## PROMPT
Reproduce word for word the part of the reparations passage below that starts at "The right to" and ends at "a historical injustice.".

## TEXT SHOWN
# # # #
Let me begin by noting that reparation is not just about money: it is not even mostly about money; in fact, money is not even one percent of what reparation is about. Reparation is mostly about making repairs. self-made repairs, on ourselves: mental repairs, psychological repairs, cultural repairs, organisational repairs, social repairs, institutional repairs, technological repairs, economic repairs, political repairs, educational repairs, repairs of every type that we need in order to recreate and sustainable black societies….More important than any monies to be received; more fundamental than any lands to be recovered, is the opportunity the reparations campaign offers us for the rehabilitation of Black people, by Black people, for Black people; opportunities for the rehabilitation of our minds, our material condition, our collective reputation, our cultures, our memories, our self-respect, our religious, our political traditions and our family institutions; but first and foremost for the rehabilitation of our minds”.[3]

REPARATIONS DEFINITION
It can thus be concluded then popular conceptions of reparations within the International Social Movement for Afrikan Reparations (ISMAR) should be viewed as an obligation to make the repairs necessary to correct current harms caused as a result of past wrongs. Under this view, reparations can be viewed as a process that restores hope and dignity and rebuilds communities rather than being reduced to a pay check. This notion of ‘reparations as repairs’ has also been advocated by reparations legal and political theorists in the USA. For example, Yamamoto et. al (2007) advocate the ‘reparations as repair’ model to help elevate the role of reparations potential to “create social healing and generate practical theory” as well as ways of ”doing justice” that link scholars and front-line reparations advocates with legal policymakers and the [American] public.[4]

The right to reparation has also been recognised as a fundamental right and well established principle in international law which according to the human rights organisation REDRESS that helps torture survivors obtain justice and reparations has existed for centuriesand refers to the obligation of a wrongdoing party to redress the damage caused to the injured party. [5] Typically in the 19th and 20th centuries, reparations came to be associated with punitive sanctions against aggressor states following their defeat in war. However, among the significant transformations of reparations politics in more recent times has been a shift from reparations involving states, to cases involving both states and civil society actors, who are usually racial or ethnic groups united by their common experience of a historical injustice.
# # # #
## RECORDED INFORMATION
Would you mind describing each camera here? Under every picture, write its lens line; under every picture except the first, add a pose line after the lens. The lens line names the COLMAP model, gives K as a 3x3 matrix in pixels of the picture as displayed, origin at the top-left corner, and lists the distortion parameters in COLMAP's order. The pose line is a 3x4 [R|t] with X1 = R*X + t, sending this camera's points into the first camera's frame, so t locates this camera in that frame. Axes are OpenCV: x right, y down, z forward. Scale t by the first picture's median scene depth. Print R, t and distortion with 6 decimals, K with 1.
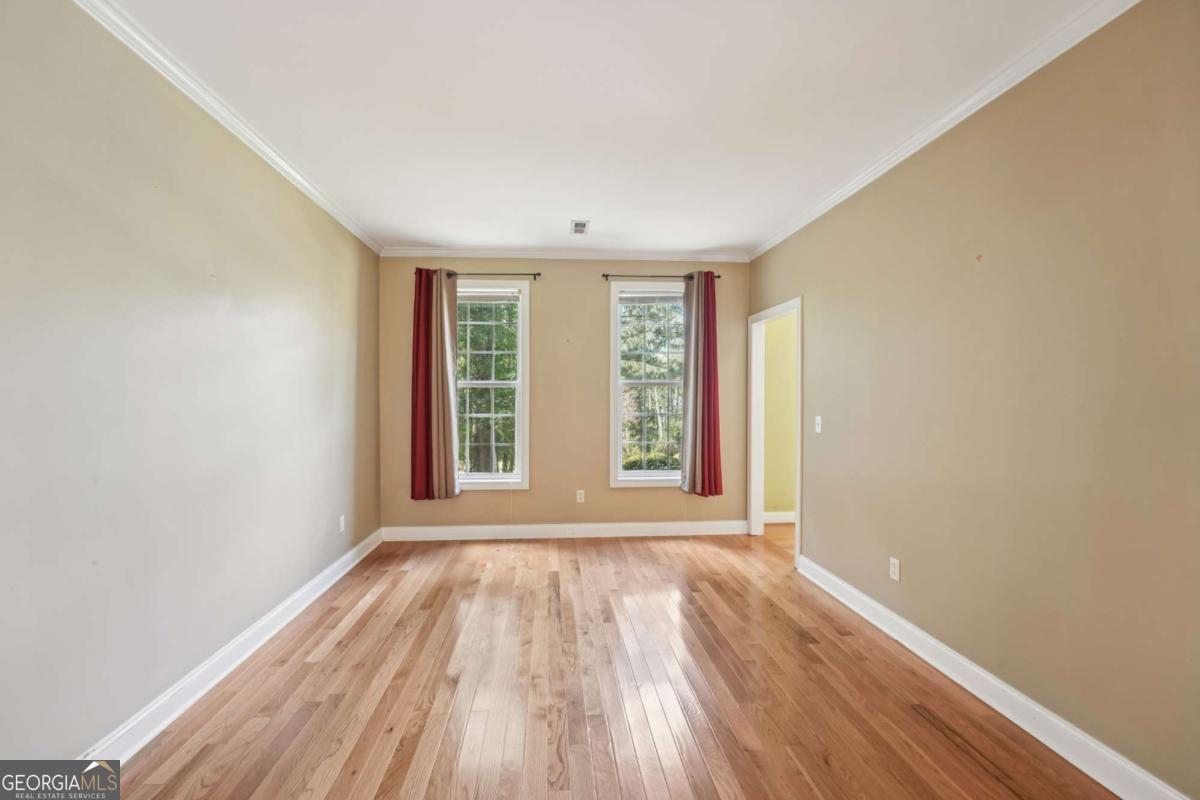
lens RADIAL K [[489.3, 0, 592.2], [0, 489.3, 401.5], [0, 0, 1]] dist [-0.019377, 0.000003]
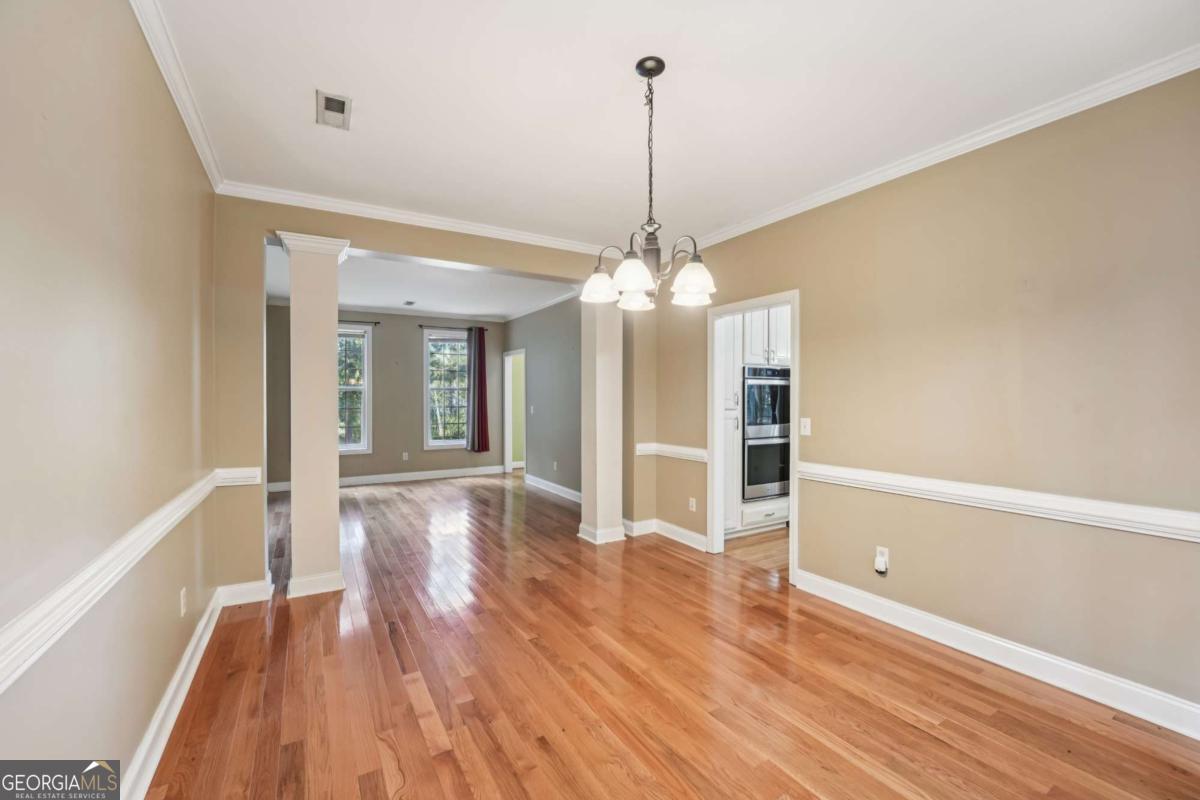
lens RADIAL K [[489.3, 0, 592.2], [0, 489.3, 401.5], [0, 0, 1]] dist [-0.019377, 0.000003]
pose [[0.902953, -0.005829, 0.429700, -0.166199], [0.005430, 0.999983, 0.002154, 0.006180], [-0.429705, 0.000389, 0.902969, -0.798653]]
# # # #
## OUTPUT BELOW
The right to reparation has also been recognised as a fundamental right and well established principle in international law which according to the human rights organisation REDRESS that helps torture survivors obtain justice and reparations has existed for centuriesand refers to the obligation of a wrongdoing party to redress the damage caused to the injured party. [5] Typically in the 19th and 20th centuries, reparations came to be associated with punitive sanctions against aggressor states following their defeat in war. However, among the significant transformations of reparations politics in more recent times has been a shift from reparations involving states, to cases involving both states and civil society actors, who are usually racial or ethnic groups united by their common experience of a historical injustice.